Liebe Kolleginnen und Kollegen, es liegt in unser aller Interesse, in einer kinderfreundlichen und kinderreichen Gesellschaft zu leben. Bei aller Diskussion um unerfüllte Kinderwünsche müssen wir auch ermöglichen, dass der Wunsch nach Kindern überhaupt entstehen kann. Dafür gilt es entsprechende Rahmenbedingungen schaffen: So brauchen wir eine bessere Vereinbarkeit von Familie und Beruf, die Möglichkeit einer partnerschaftlichen Aufgabenverteilung, gute und flexible Betreuungsangebote, aber auch weniger prekäre Arbeit und dafür sichere Arbeitsplätze auch für jüngere Jahrgänge.

(Daniel Föst [FDP]: Hat doch mit dem Thema gar nichts zu tun!)

Immer mehr junge Menschen verschieben ja die Familienplanung aus unterschiedlichen Gründen auf einen späteren Zeitpunkt, weil sie das Gefühl haben, sich Kinder jetzt noch nicht „leisten“ zu können. Die Wahrscheinlichkeit, dass der Kinderwunsch dann aus biologischen Gründen unerfüllt bleibt, vergrößert sich dadurch leider. Wir brauchen deshalb eine familienfreundlichere Gesellschaft und vor allem eine familienfreundlichere Arbeitswelt, damit auch junge Frauen und Männer sich für Kinder entscheiden.
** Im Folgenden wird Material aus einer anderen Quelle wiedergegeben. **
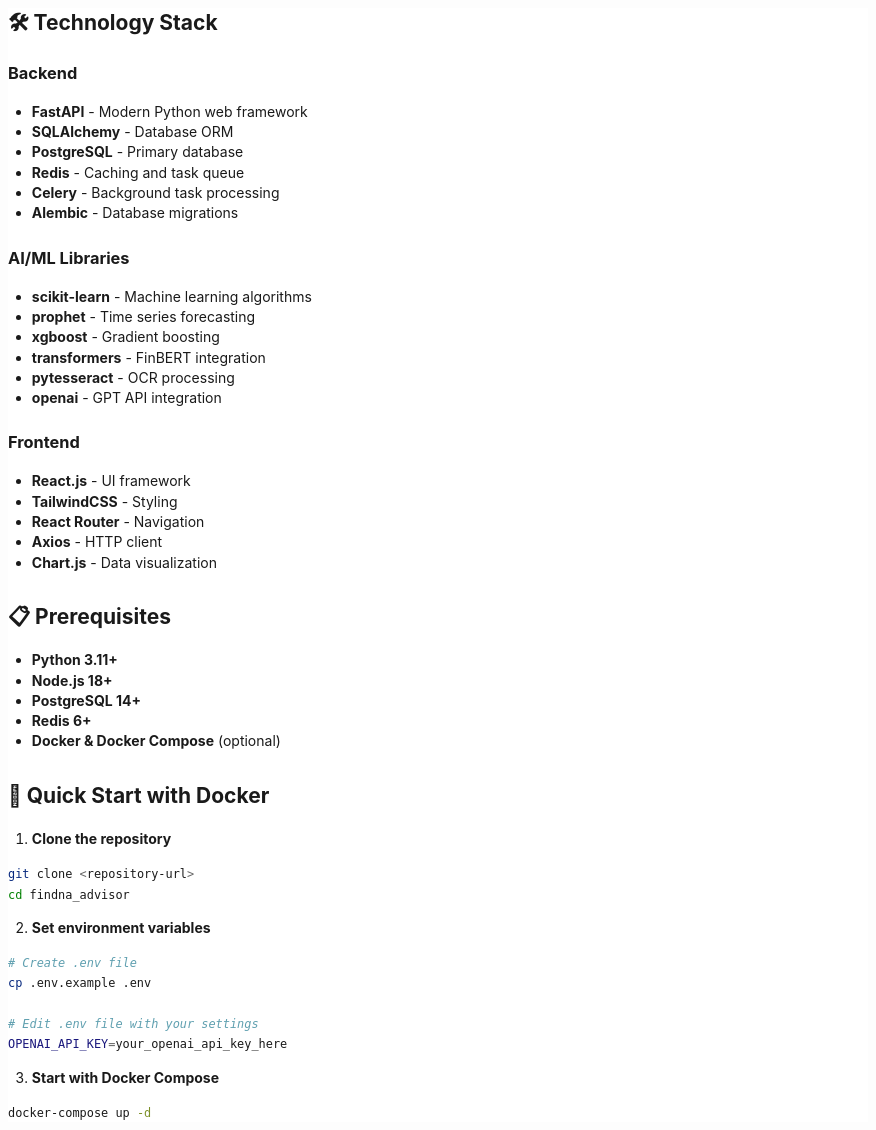 ## 🛠️ Technology Stack

### Backend
- **FastAPI** - Modern Python web framework
- **SQLAlchemy** - Database ORM
- **PostgreSQL** - Primary database
- **Redis** - Caching and task queue
- **Celery** - Background task processing
- **Alembic** - Database migrations

### AI/ML Libraries
- **scikit-learn** - Machine learning algorithms
- **prophet** - Time series forecasting
- **xgboost** - Gradient boosting
- **transformers** - FinBERT integration
- **pytesseract** - OCR processing
- **openai** - GPT API integration

### Frontend
- **React.js** - UI framework
- **TailwindCSS** - Styling
- **React Router** - Navigation
- **Axios** - HTTP client
- **Chart.js** - Data visualization

## 📋 Prerequisites

- **Python 3.11+**
- **Node.js 18+**
- **PostgreSQL 14+**
- **Redis 6+**
- **Docker & Docker Compose** (optional)

## 🚀 Quick Start with Docker

1. **Clone the repository**
```bash
git clone <repository-url>
cd findna_advisor
```

2. **Set environment variables**
```bash
# Create .env file
cp .env.example .env

# Edit .env file with your settings
OPENAI_API_KEY=your_openai_api_key_here
```

3. **Start with Docker Compose**
```bash
docker-compose up -d
```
(Beifall bei der SPD sowie des Abg. Rudolf Henke [CDU/CSU])

Liebe Kolleginnen und Kollegen, der Antrag bietet jedoch eine gute Grundlage für weitere Beratungen.

(Dr. Florian Toncar [FDP]: Immerhin!)

Ich freue mich auf die Diskussionen im Ausschuss und würde es begrüßen, wenn wir hier überparteilich Lösungen finden würden, um die Menschen bundesweit bei ihrem Wunsch nach Kindern zu unterstützen. Gerade wir als Familienpolitikerinnen und -politiker dürfen die Menschen, die ungewollt kinderlos sind, nicht alleinlassen. Herzlichen Dank.